🤖 AI Summary
To address the challenge of modeling long-range temporal dependencies in audio with intermittent vocal activity—where conventional Transformer-based models struggle—this paper proposes a vocal separation method built upon the Mamba2 state-space model. The approach introduces a frequency-band splitting strategy and a dual-path processing architecture, enhancing both long-sequence modeling capability and robustness to sparse vocal regions. By jointly preserving high-resolution time-frequency representations and enabling efficient long-range dependency capture, the method achieves a state-of-the-art cSDR of 11.03 dB on public benchmarks, along with significant gains in uSDR. The core contribution lies in the first application of Mamba2 to singing voice separation, overcoming the inherent temporal limitations of Transformers in modeling discontinuous speech signals.
📝 Abstract
We introduce a new music source separation model tailored for accurate vocal isolation.
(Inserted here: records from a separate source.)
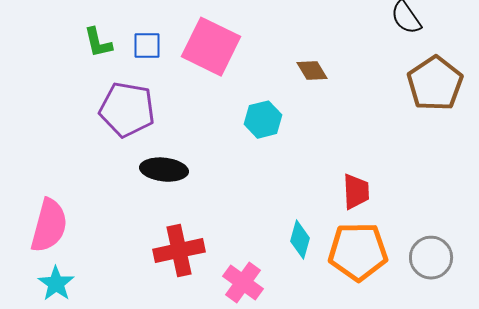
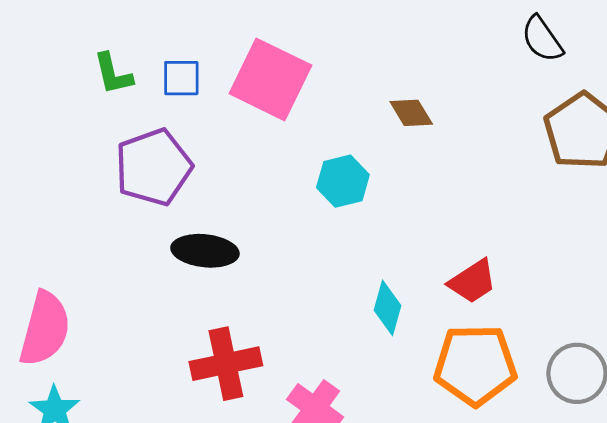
purple pentagon: (127, 110) -> (153, 167), turned -30
red trapezoid: (356, 192) -> (472, 281), turned 60
cyan diamond: (300, 240) -> (387, 308), moved

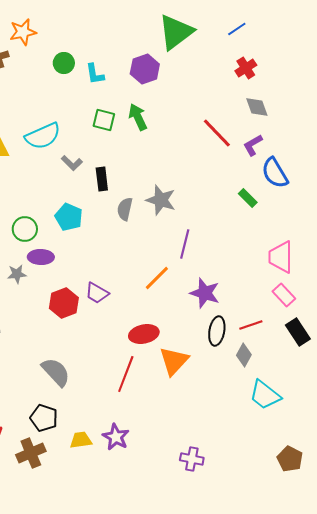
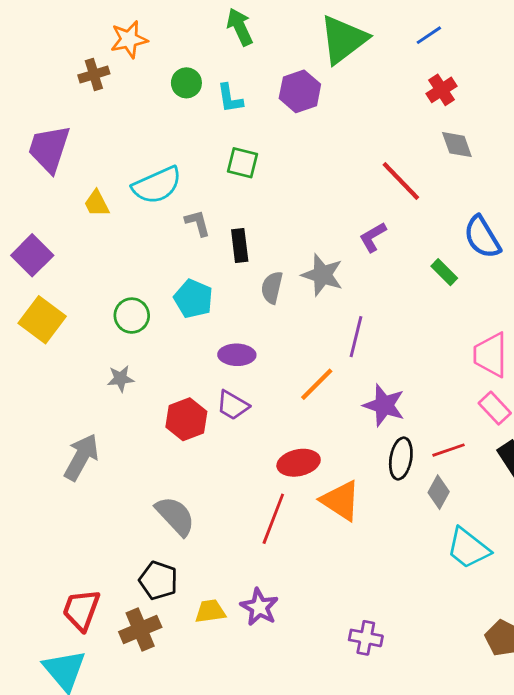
green arrow: (138, 117) -> (240, 27), moved
purple L-shape: (253, 145) -> (373, 237), moved
gray L-shape: (72, 163) -> (198, 223), turned -150
purple ellipse: (41, 257) -> (237, 355), moved
orange triangle: (174, 361) -> (341, 501), turned -40

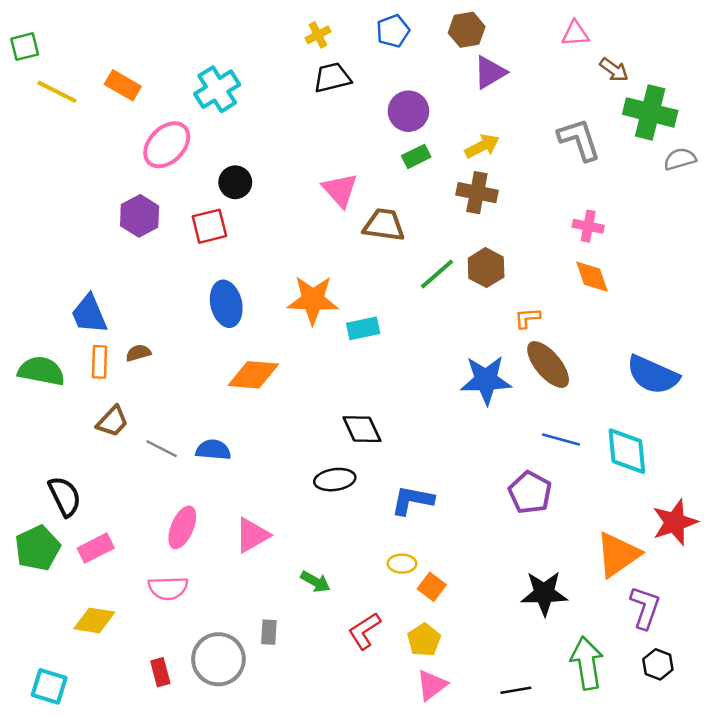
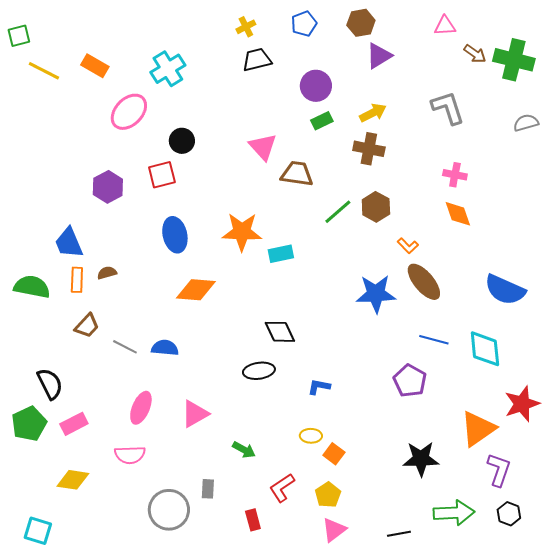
green cross: (650, 112) -> (514, 60), moved
purple hexagon: (140, 216) -> (108, 187), moved
orange L-shape: (527, 318) -> (408, 246), turned -130
blue L-shape: (412, 500) -> (319, 387), size x0.7
green arrow: (587, 663) -> (454, 513), turned 96
red rectangle: (160, 672) -> (253, 520), moved

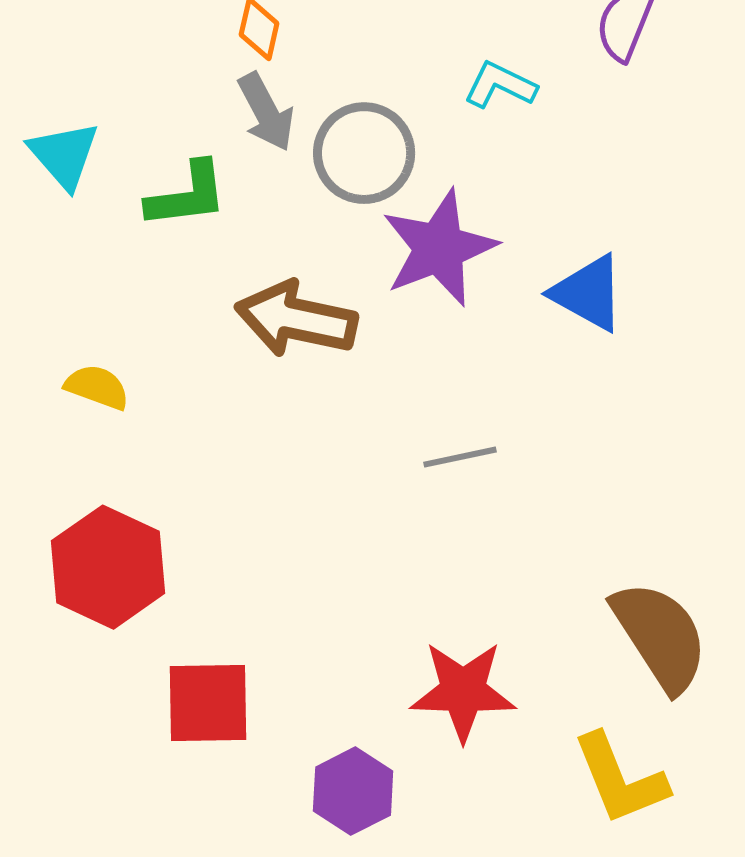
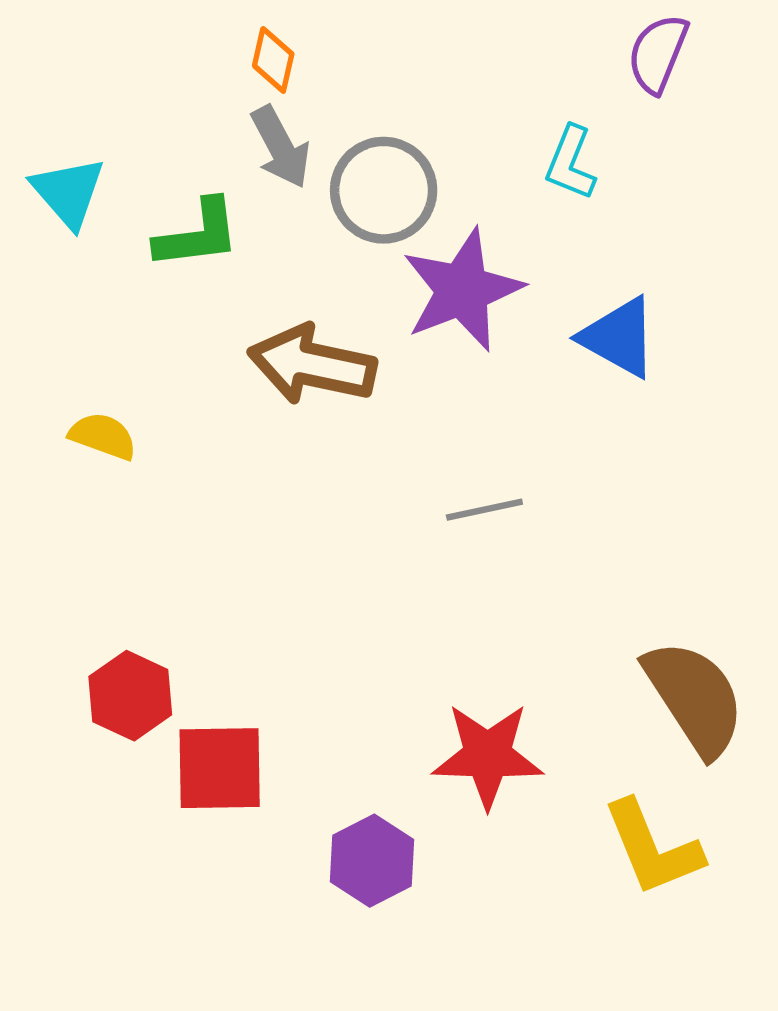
cyan L-shape: (500, 85) -> (571, 163), moved, turned -94
red hexagon: (108, 567) -> (130, 696), moved, size x0.7

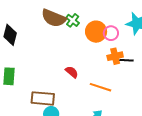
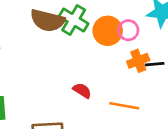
green cross: (73, 20) -> (74, 20), size x1.5

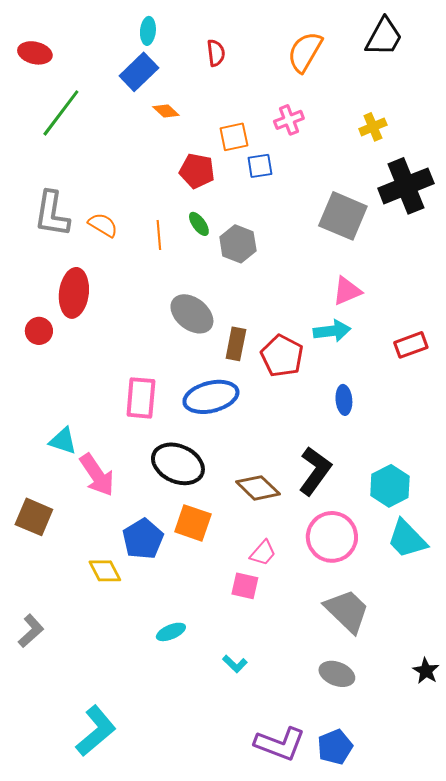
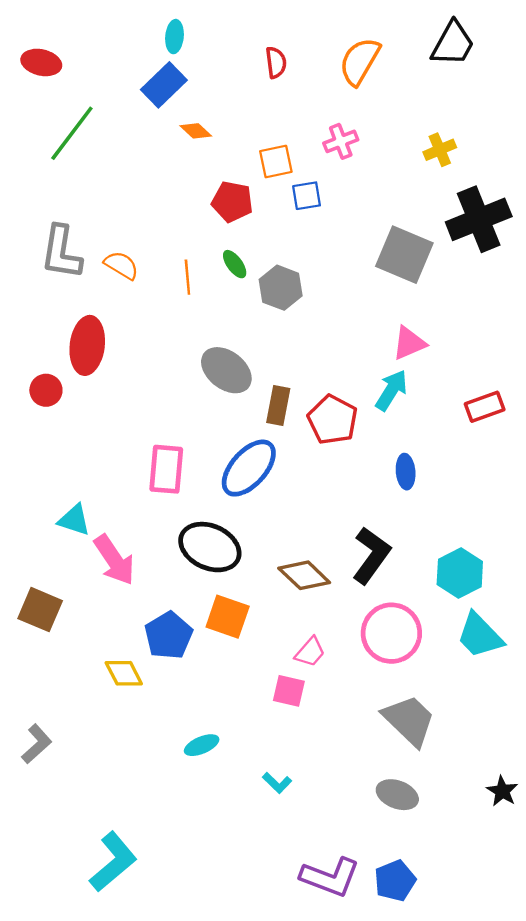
red semicircle: (216, 53) -> (276, 62), moved
cyan arrow: (332, 331) -> (391, 390), turned -51
blue ellipse: (211, 397) -> (249, 468), turned -34

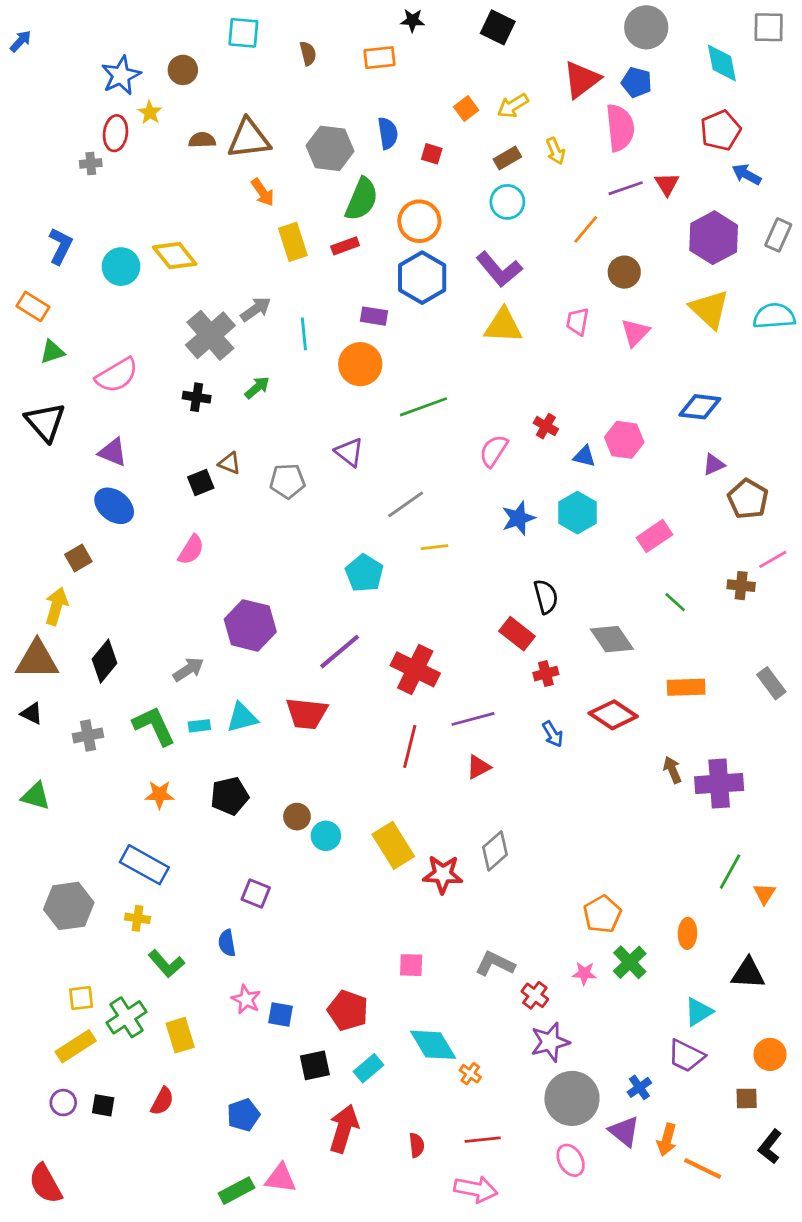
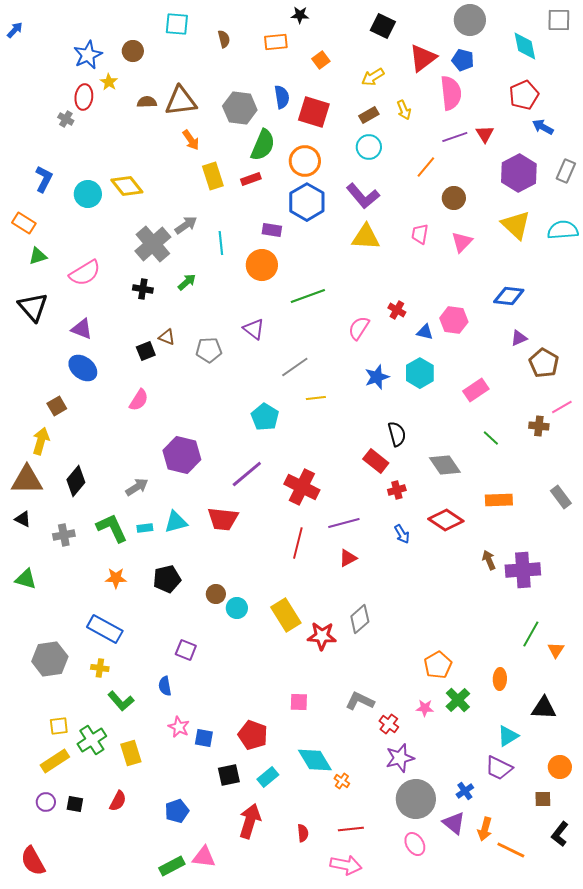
black square: (498, 27) -> (383, 26), moved
orange square: (466, 108) -> (321, 60), moved
red square: (432, 154) -> (314, 112), size x2.0
gray cross: (91, 163) -> (66, 119), turned 35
Unlike Transformer-based approaches, which often fail to capture intermittently occurring vocals, our model leverages Mamba2, a recent state space model, to better capture long-range temporal dependencies. To handle long input sequences efficiently, we combine a band-splitting strategy with a dual-path architecture. Experiments show that our approach outperforms recent state-of-the-art models, achieving a cSDR of 11.03 dB-the best reported to date-and delivering substantial gains in uSDR. Moreover, the model exhibits stable and consistent performance across varying input lengths and vocal occurrence patterns. These results demonstrate the effectiveness of Mamba-based models for high-resolution audio processing and open up new directions for broader applications in audio research.